Lo más grave sería olvidar que detrás de cada caso de extorsión hay víctimas concretas. Familias que pierden su patrimonio, comerciantes que cierran sus negocios, comunidades enteras que ven frenado su desarrollo por el dominio criminal.
Cualquier legislación que se expida deberá ir acompañada de mecanismos de protección a denunciantes, garantías de seguridad y atención a víctimas. De nada servirá endurecer penas si quienes se atreven a alzar la voz siguen expuestos a represalias o si las instituciones continúan respondiendo con lentitud y desdén.
La aprobación del dictamen en la Cámara de Diputados es, sin duda, un paso alentador. Celebro la preocupación del gobierno federal por un problema que lleva años carcomiendo al país. Pues representa la posibilidad de ordenar el marco legal, cerrar huecos y unificar criterios.

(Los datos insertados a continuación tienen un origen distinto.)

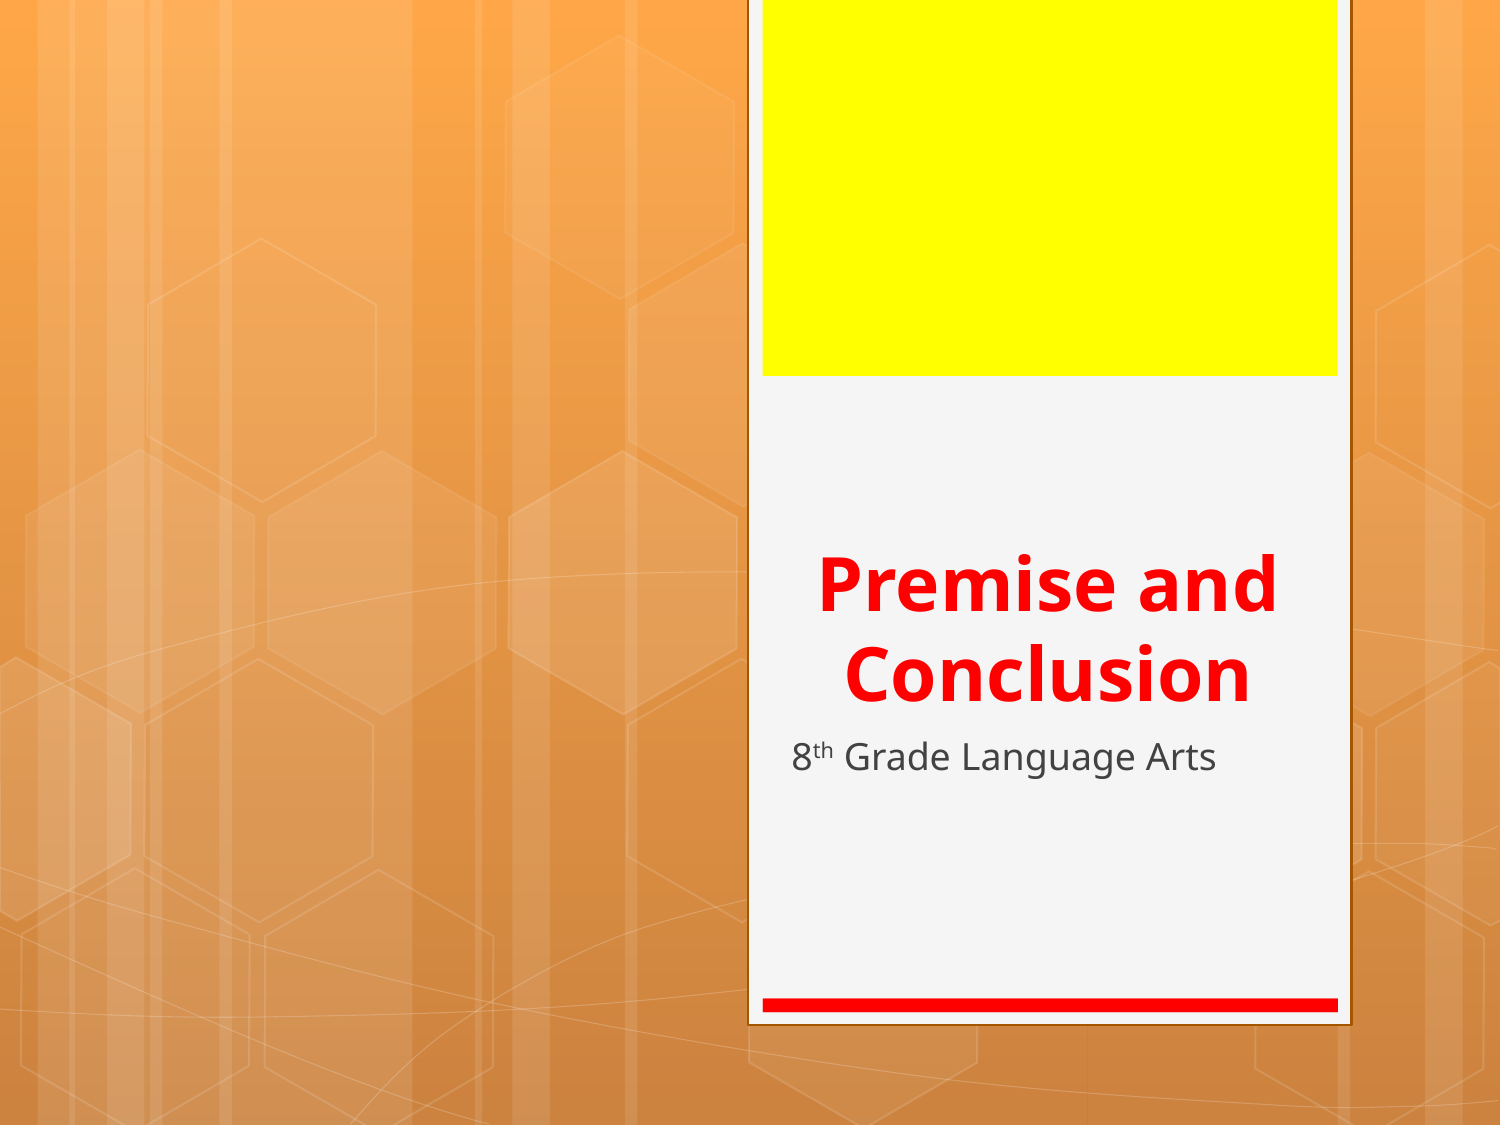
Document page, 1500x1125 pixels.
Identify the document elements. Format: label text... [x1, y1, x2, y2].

title Premise and Conclusion [776, 444, 1320, 724]
subtitle 8th Grade Language Arts [776, 725, 1320, 933]
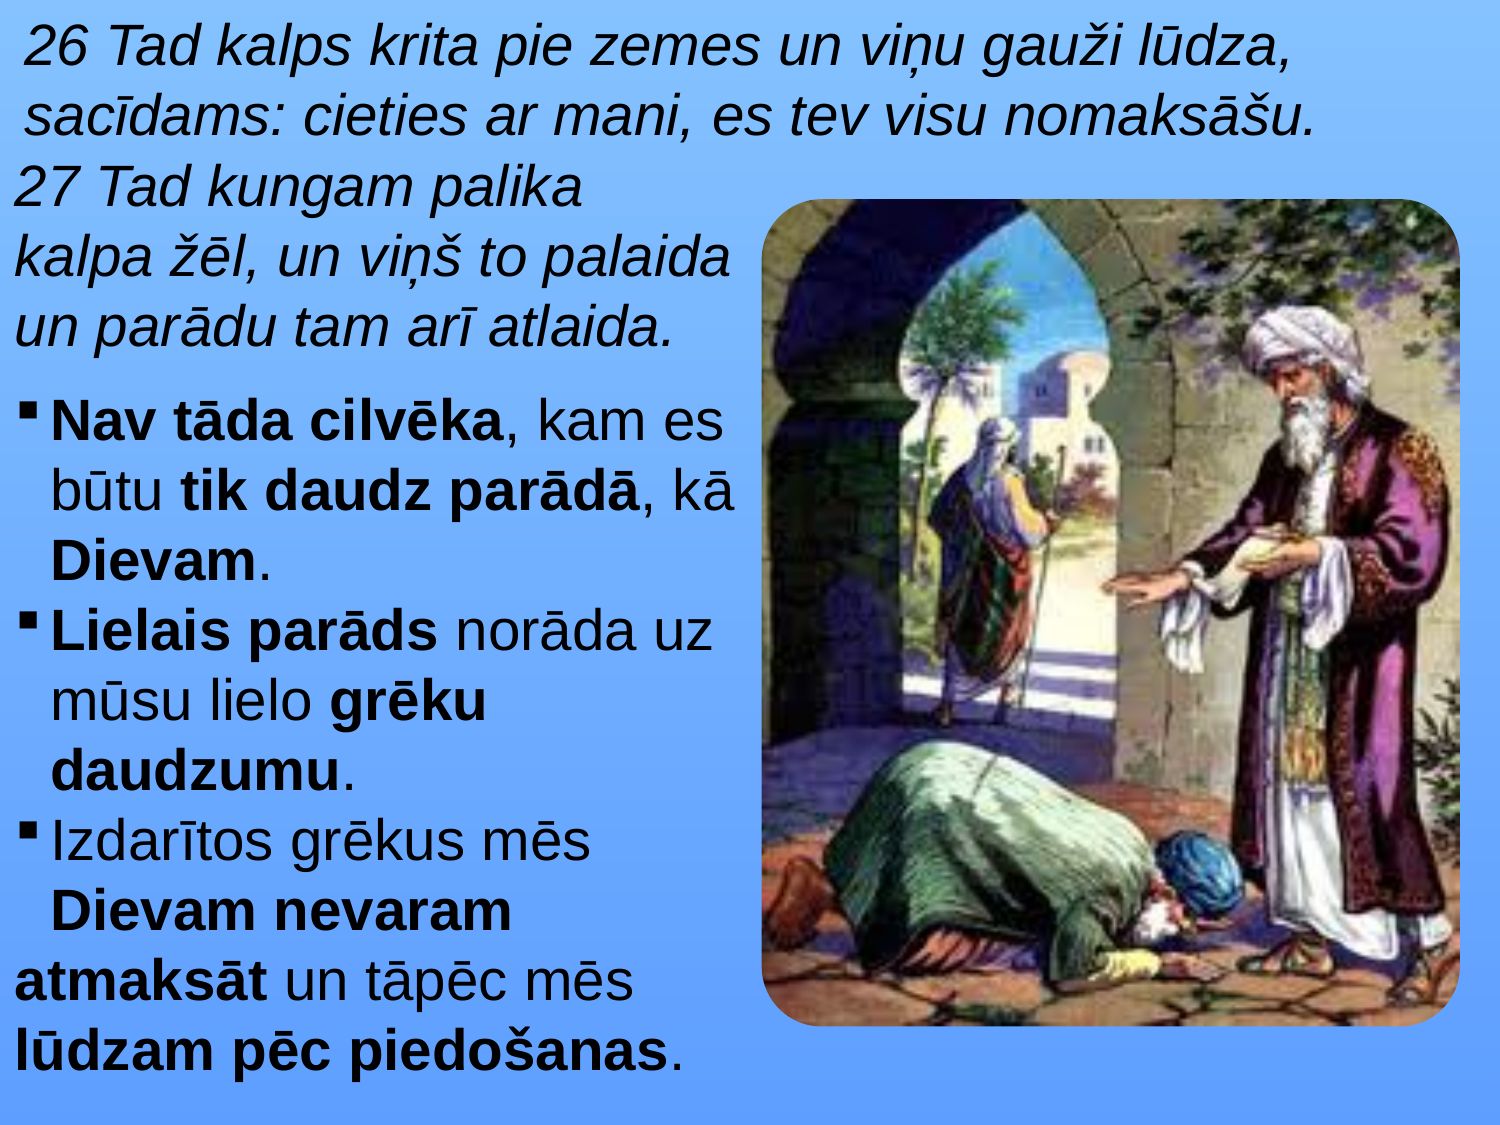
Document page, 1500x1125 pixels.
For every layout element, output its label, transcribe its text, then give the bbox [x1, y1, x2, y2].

Pero es apenas el inicio de un camino mucho más complejo. La extorsión no se derrotará con reformas constitucionales ni con sanciones más severas, sino con la decisión firme de desmantelar redes criminales, limpiar instituciones corruptas y proteger a quienes hoy viven atemorizados.
La sociedad mexicana espera más que anuncios: espera cambios tangibles en su vida cotidiana. Que los comerciantes no tengan que bajar la cortina, que los transportistas circulen libres, que las familias contesten el teléfono sin miedo.
De eso se trata el verdadero éxito de esta reforma: que trascienda el papel y se convierta en realidad. De lo contrario, se sumará a la larga lista de leyes que prometieron mucho pero se desvanecieron en el pantano de la impunidad.